Domenica, 24 Ottobre 2021
Cronaca

Alluvione in Sardegna, l'isola della solidarietà: "Apriamo le case ai nostri concittadini"

In un gruppo Facebook nato poco dopo l'inizio del ciclone, tutta la solidarietà di un popolo ferito. "A causa dell'odierna alluvione - scrive l'ideatore - invito tutti i miei contatti ad aprire la loro casa per ospitare chi ha difficoltà"

ROMA - Sedici morti, un numero imprecisato di dispersi, feriti e sfollati. E' una Sardegna ferita quella che si sveglia il giorno dopo "una piena millenaria che si verifica raramente", come ha spiegato il governatore Cappellacci (GUARDA IL VIDEO). C'è chi ha perso amici, chi ha visto il proprio padre trascinato via dalla furia dell'acqua, chi attende senza sosta notizie da un proprio caro scomparso. E ancora c'è chi ha perso il negozio, la casa: tutto. 

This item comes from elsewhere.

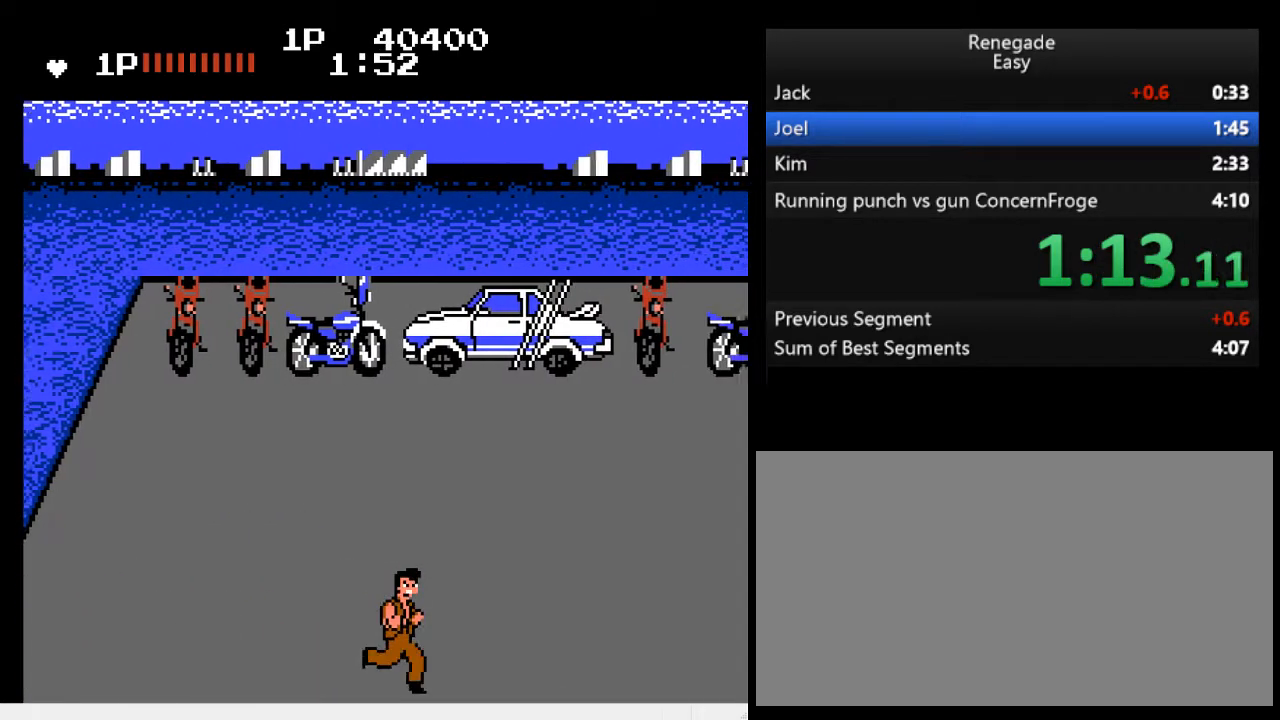
{"buttons": [], "events": []}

Nessuno dei sardi, però, ha perso la voglio di aiutare l'altro. Di essere vicino a chi ha più bisogno in un questo tragico momento. Così, quando la potenza distruttrice del ciclone era solo uno spaventoso presagio, era già nato su Facebook il gruppo "Apriamo le nostre case ai nostri concittadini".

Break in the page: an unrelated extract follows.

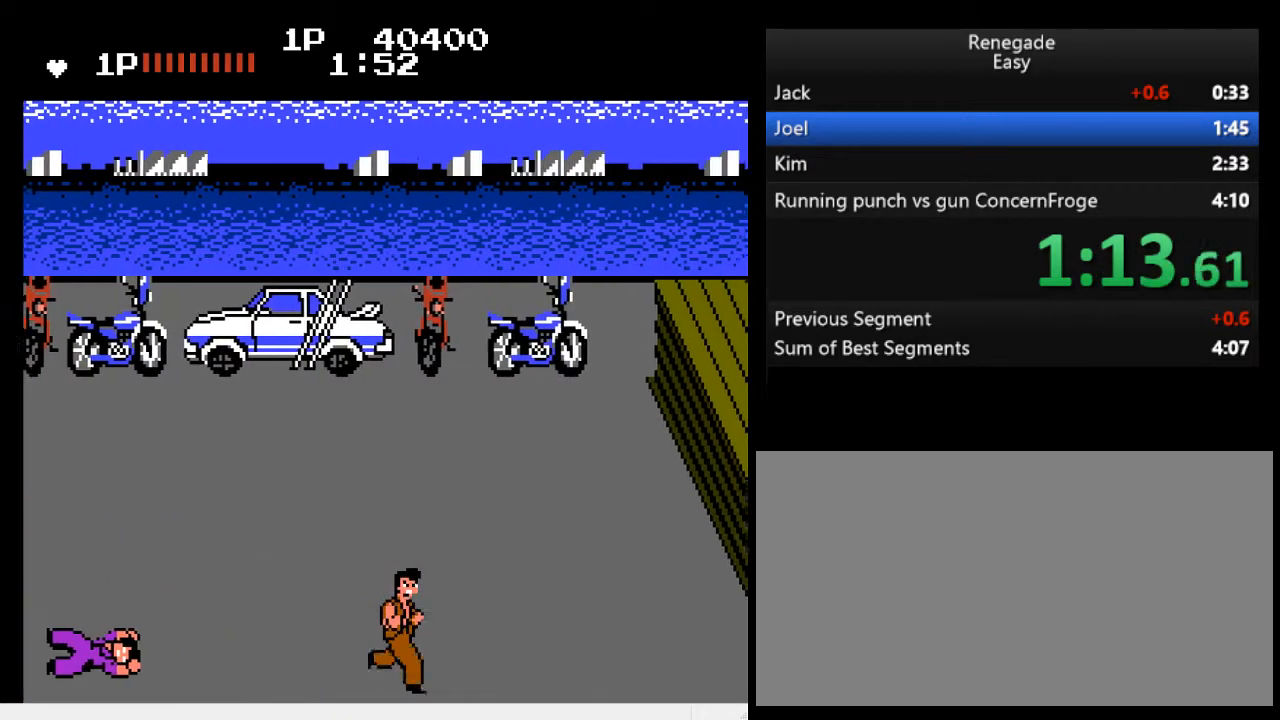
{"buttons": [], "events": []}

Un "muro" virtuale di sfogo ma anche una bacheca di solidarietà: fra proprietari di "Bad and Breakfast" che regalano stanze e semplici cittadini che mettono a disposizione la loro casa per chiunque abbia problemi.

"A causa dell'odierna alluvione che ha colpito la nostra isola, in particolare Olbia - scrive l'organizzatore dell'evento - invito tutti i miei contatti ad aprire la loro casa per ospitare chi ha difficoltà ad arrivare alla propria abitazione. Aiutiamoci tra di noi!".

La solidarietà, quella no, non è stata spazzata via dall'acqua e dalle frane.